Mediaweek visited the Fairfax office in Sydney to talk to The Sydney Morning Herald’s new editor Judith Whelan on the Friday before the title begun its 185th birthday celebrations.
“The history of The Herald is essentially the history of Sydney,” Whelan told Mediaweek.
She credited the birth of the paper for “the beginning of the exchange of ideas in a public forum.”
The 185-year-long journey for Australia’s oldest metro newspaper has been one of constant change.
As a part of this cycle, Fairfax announced 120 fulltime editorial job cuts in Sydney and Melbourne earlier this year.
“Every single media organisation in the world is having to transform itself. That transformation inevitably means that new jobs will emerge and jobs, which have been around for a long time, might disappear,” Whelan commented.
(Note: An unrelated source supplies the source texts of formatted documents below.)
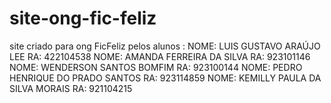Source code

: # site-ong-fic-feliz
site criado para ong FicFeliz pelos alunos : NOME: LUIS GUSTAVO ARAÚJO LEE RA: 422104538  NOME: AMANDA FERREIRA DA SILVA RA: 923101146  NOME: WENDERSON SANTOS BOMFIM RA: 923100144  NOME: PEDRO HENRIQUE DO PRADO SANTOS RA: 923114859  NOME: KEMILLY PAULA DA SILVA MORAIS  RA: 921104215
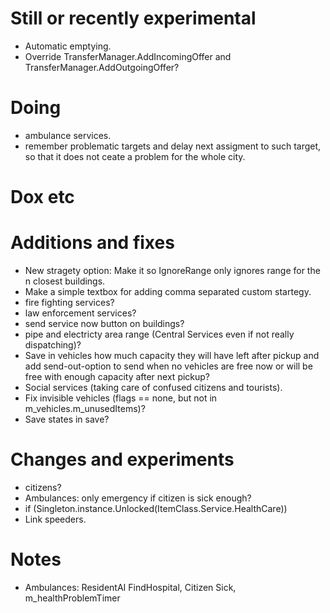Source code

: # Still or recently experimental
- Automatic emptying.
- Override TransferManager.AddIncomingOffer and TransferManager.AddOutgoingOffer?

# Doing
- ambulance services.
- remember problematic targets and delay next assigment to such target, so that it does not ceate a problem for the whole city.

# Dox etc

# Additions and fixes

- New stragety option: Make it so IgnoreRange only ignores range for the n closest buildings.
- Make a simple textbox for adding comma separated custom startegy.
- fire fighting services?
- law enforcement services?
- send service now button on buildings?
- pipe and electricty area range (Central Services even if not really dispatching)?
- Save in vehicles how much capacity they will have left after pickup and add send-out-option to send when no vehicles are free now or will be free with enough capacity after next pickup?
- Social services (taking care of confused citizens and tourists).
- Fix invisible vehicles (flags == none, but not in m_vehicles.m_unusedItems)?
- Save states in save?

# Changes and experiments

- citizens?
- Ambulances: only emergency if citizen is sick enough?
- if (Singleton<UnlockManager>.instance.Unlocked(ItemClass.Service.HealthCare))
- Link speeders.

# Notes

- Ambulances: ResidentAI FindHospital, Citizen Sick, m_healthProblemTimer
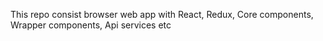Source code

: This repo consist browser web app with React, Redux, Core components, Wrapper components, Api services etc 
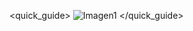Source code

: <quick_guide>
![Imagen1](http://static.energysistem.com/images/manuals/42484/5616964ec5be2.jpg)
</quick_guide>
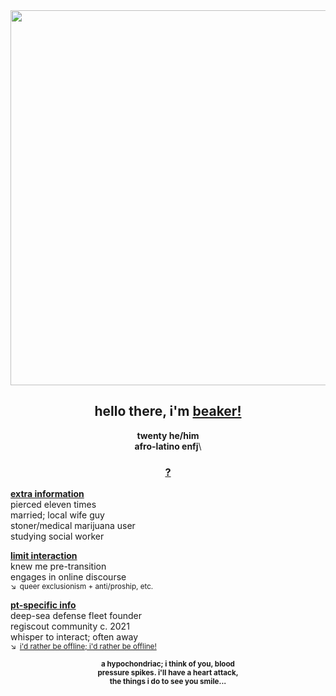 <div align="center">
  <img src="https://files.catbox.moe/s04a42.png"" width="600">
  
## hello there, i'm <ins>beaker!</ins>
**twenty he/him\
afro-latino enfj**\
### [**?**](https://beakerbong.atabook.org)
</div>

**<ins>extra information</ins>**\
pierced eleven times\
married; local wife guy\
stoner/medical marijuana user\
studying social worker

**<ins>limit interaction</ins>**\
knew me pre-transition\
engages in online discourse\
<sup>↘ queer exclusionism + anti/proship, etc. </sup>

**<ins>pt-specific info</ins>**\
deep-sea defense fleet founder\
regiscout community c. 2021\
whisper to interact; often away\
<sup>↘ [i'd rather be offline; i'd rather be offline!](https://youtu.be/PbBbtNtVXG4&t=42)</sup>

<div align="center">
  
<sup>**a hypochondriac; i think of you, blood\
pressure spikes. i'll have a heart attack,\
the things i do to see you smile...**</sup>

</div>
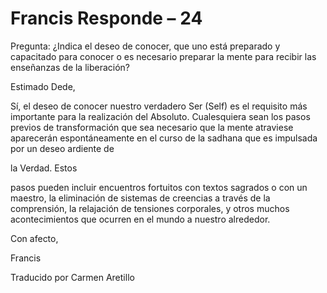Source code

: # Francis Responde – 24

Pregunta: ¿Indica el deseo de conocer, que uno está preparado y capacitado para conocer o es necesario preparar la mente para recibir las enseñanzas de la liberación?

Estimado Dede,

Sí, el deseo de conocer nuestro verdadero Ser (Self) es el requisito más importante para la realización del Absoluto. Cualesquiera sean los pasos previos de transformación que sea necesario que la mente atraviese aparecerán espontáneamente en el curso de la sadhana que es impulsada por un deseo ardiente de 

la Verdad. Estos

 pasos pueden incluir encuentros fortuitos con textos sagrados o con un maestro, la eliminación de sistemas de creencias a través de la comprensión, la relajación de tensiones corporales, y otros muchos acontecimientos que ocurren en el mundo a nuestro alrededor.

Con afecto,

Francis

Traducido por Carmen Aretillo

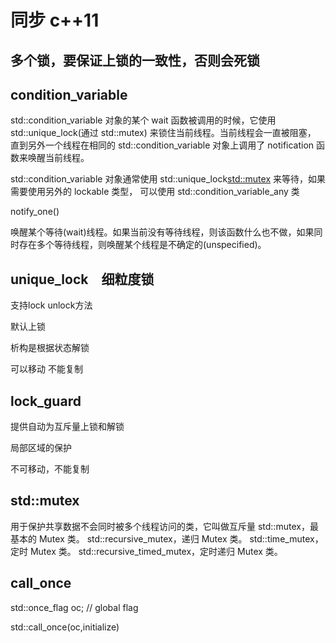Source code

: # 同步 c++11

## 多个锁，要保证上锁的一致性，否则会死锁

## condition_variable

std::condition_variable 对象的某个 wait 函数被调用的时候，它使用 std::unique_lock(通过 std::mutex) 来锁住当前线程。当前线程会一直被阻塞，
直到另外一个线程在相同的 std::condition_variable 对象上调用了 notification 函数来唤醒当前线程。

std::condition_variable 对象通常使用 std::unique_lock<std::mutex> 来等待，如果需要使用另外的 lockable 类型，
可以使用 std::condition_variable_any 类

notify_one()

唤醒某个等待(wait)线程。如果当前没有等待线程，则该函数什么也不做，如果同时存在多个等待线程，则唤醒某个线程是不确定的(unspecified)。

## unique_lock　细粒度锁

支持lock unlock方法

默认上锁

析构是根据状态解锁

可以移动 不能复制

## lock_guard

提供自动为互斥量上锁和解锁

局部区域的保护

不可移动，不能复制

## std::mutex

用于保护共享数据不会同时被多个线程访问的类，它叫做互斥量
std::mutex，最基本的 Mutex 类。
std::recursive_mutex，递归 Mutex 类。
std::time_mutex，定时 Mutex 类。
std::recursive_timed_mutex，定时递归 Mutex 类。

## call_once
 std::once_flag oc; // global flag
 
 std::call_once(oc,initialize)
“What we are going through now is a part of that transformation.
“We have to keep changing. We have to keep adapting what our audience wants from us.”
Also discussed on the podcast:
- How The Sydney Morning Herald’s journey is the journey of the city
- How the audience would react to the front page of The Sydney Morning Herald printed in the style of 1831.
- The quality v quantity debate: Does the number of journalist working for a newspaper impact the quality of a newspaper and the number of articles produced?
- How does an editor work with the editor-in-chief Darren Goodsir?
- Before becoming the editor of The Sydney Morning Herald, Whelan was the news director of the title. She talks about how her experience has helped with the new role.